Johnson Joyce T, Sullivan Kirsen L, Nelson Richard E, Sheng Xiaoming, Greene Tom H, Bailly David K, Eckhauser Aaron W, Marino Bradley S, Minich L LuAnn, Pinto Nelangi M
Division of Pediatric Cardiology, Ann & Robert H. Lurie Children's Hospital of Chicago, Northwestern University Feinberg School of Medicine, Chicago, IL.
Department of Statistics, Purdue University, West Lafayette, IN.
Pediatr Crit Care Med. 2020 Sep;21(9):e842-e847. doi: 10.1097/PCC.0000000000002507.
We leveraged decomposition analysis, commonly used in labor economics, to understand determinants of cost differences related to location of admission in children undergoing neonatal congenital heart surgery.
A retrospective cohort study.
Pediatric Health Information Systems database.
Neonates (<30 d old) undergoing their index congenital heart surgery between 2004 and 2013.
A decomposition analysis with bootstrapping determined characteristic (explainable by differing covariate levels) and structural effects (if covariates are held constant) related to cost differences. Covariates included center volume, age at admission, prematurity, sex, race, genetic or major noncardiac abnormality, Risk Adjustment for Congenital Heart Surgery-1 score, payor, admission year, cardiac arrest, infection, and delayed sternal closure.Of 19,984 infants included (10,491 [52%] to cardiac ICU/PICU and 9,493 [48%] to neonatal ICU), admission to the neonatal ICU had overall higher average costs ($24,959 ± $3,260; p < 0.001) versus cardiac ICU/PICU admission. Characteristic effects accounted for higher costs in the neonatal ICU ($28,958 ± $2,044; p < 0.001). Differing levels of prematurity, genetic syndromes, hospital volume, age at admission, and infection contributed to higher neonatal ICU costs, with infection rate providing the most significant contribution ($13,581; p < 0.001). Aggregate structural effects were not associated with cost differences for those admitted to the neonatal ICU versus cardiac ICU/PICU (p = 0.1). Individually, prematurity and age at admission were associated with higher costs due to structural effects for infants admitted to the neonatal ICU versus cardiac ICU/PICU.

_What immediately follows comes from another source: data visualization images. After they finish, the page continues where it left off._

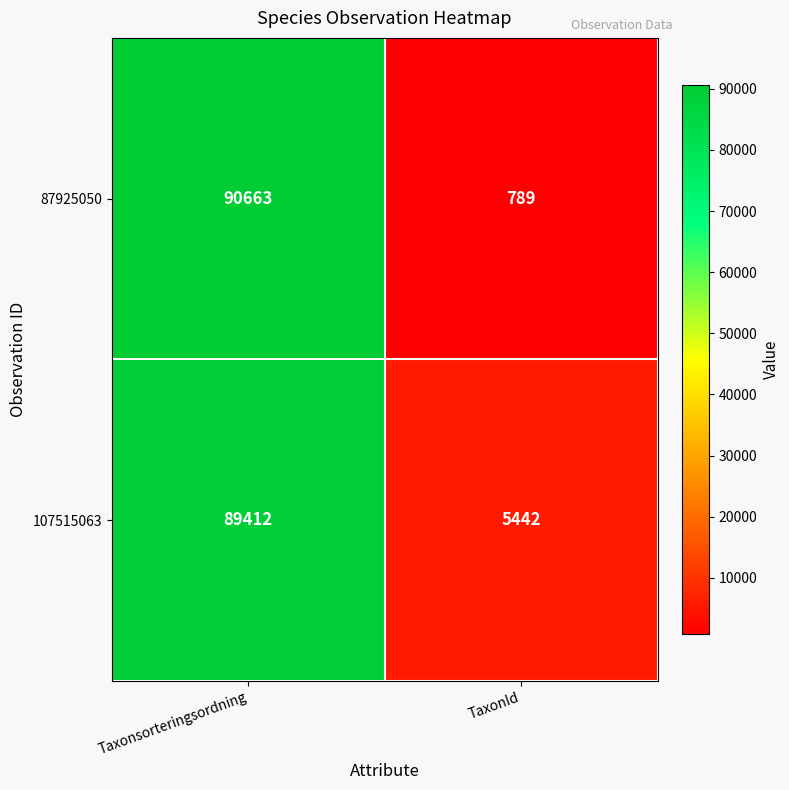

Which series has the largest total across all categories?

107515063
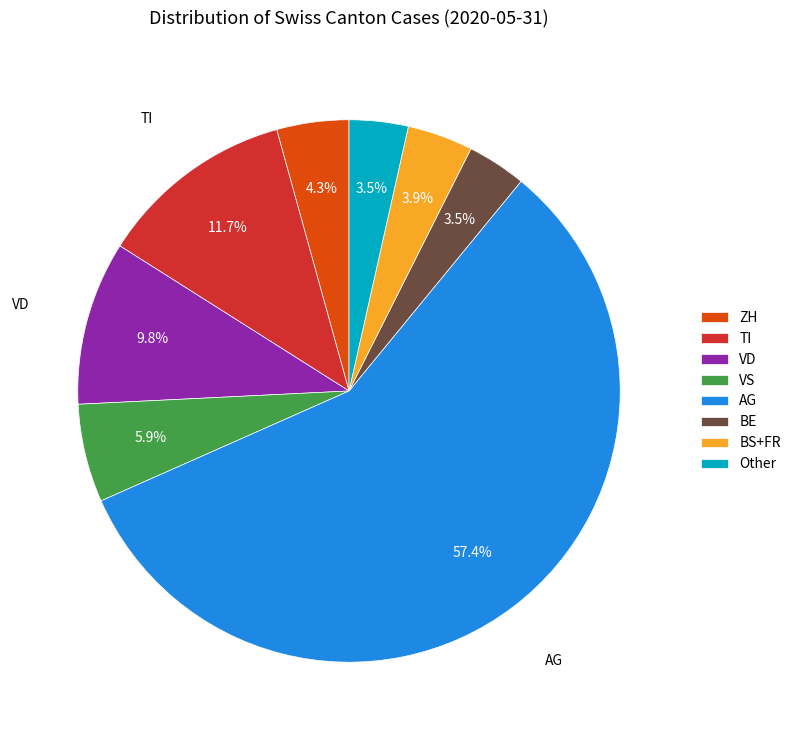

What portion of the pie excludes VD?

90.2%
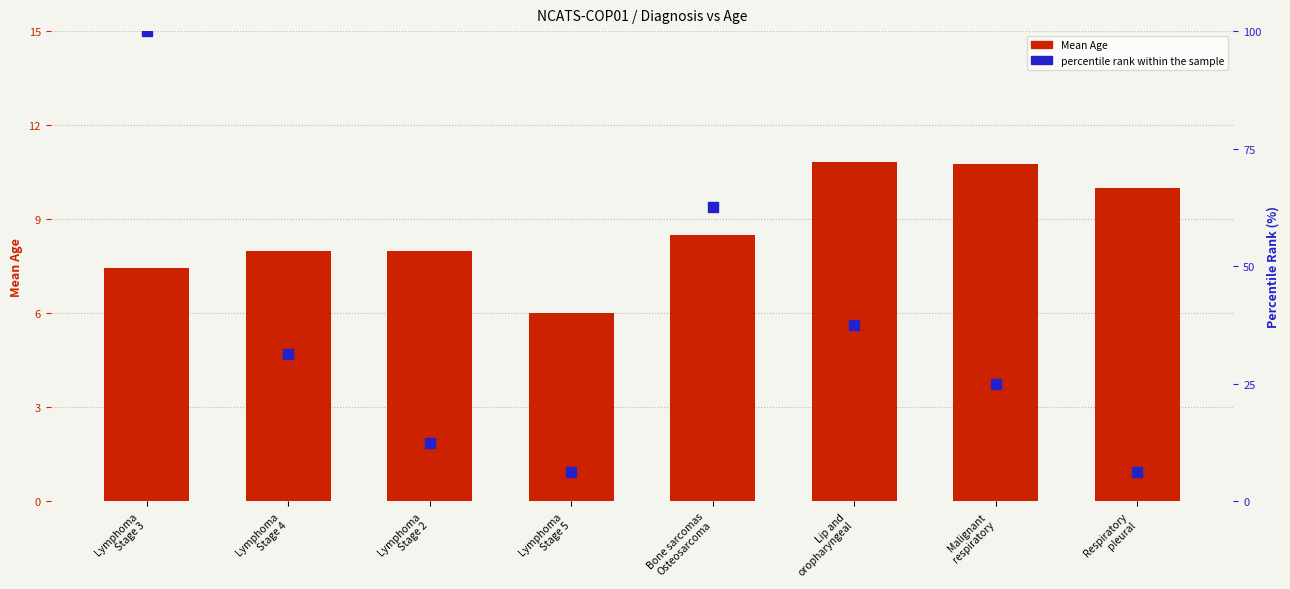

At which category is the sum across all series the highest?

Lymphoma
Stage 3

The difference in cost between neonatal ICU and cardiac ICU/PICU admissions is largely driven by differing prevalence of risk factors between these units. Infection rate was a modifiable factor that accounted for the largest difference in costs between admitting units.
我们运用劳动经济学中常用的分解分析方法,以了解新生儿先天性心脏病手术患儿因入院地点不同导致费用差异的决定因素。
一项回顾性队列研究。
儿科健康信息系统数据库。
2004年至2013年间接受首次先天性心脏病手术的新生儿(<30日龄)。
采用自抽样法进行分解分析,确定与费用差异相关的特征效应(可由不同协变量水平解释)和结构效应(若协变量保持不变)。协变量包括中心手术量、入院年龄、早产情况、性别、种族、遗传或主要非心脏异常、先天性心脏病手术风险调整-1评分、支付方、入院年份、心脏骤停、感染及胸骨延迟闭合。纳入的19984例婴儿中(10491例[52%]入住心脏重症监护病房/儿科重症监护病房,9493例[48%]入住新生儿重症监护病房),与入住心脏重症监护病房/儿科重症监护病房相比,入住新生儿重症监护病房的总体平均费用更高(24959美元±3260美元;p<0.001)。特征效应导致新生儿重症监护病房费用更高(28958美元±2044美元;p<0.001)。早产、遗传综合征、医院手术量、入院年龄及感染情况的不同导致新生儿重症监护病房费用更高,其中感染率的影响最为显著(13581美元;p<0.001)。新生儿重症监护病房与心脏重症监护病房/儿科重症监护病房入院患者的总体结构效应与费用差异无关(p = 0.1)。单独来看,早产和入院年龄因结构效应导致入住新生儿重症监护病房的婴儿相比入住心脏重症监护病房/儿科重症监护病房的婴儿费用更高。
新生儿重症监护病房与心脏重症监护病房/儿科重症监护病房入院费用的差异主要由这些病房之间危险因素的不同患病率所致。感染率是一个可改变的因素,在不同入院病房的费用差异中占比最大。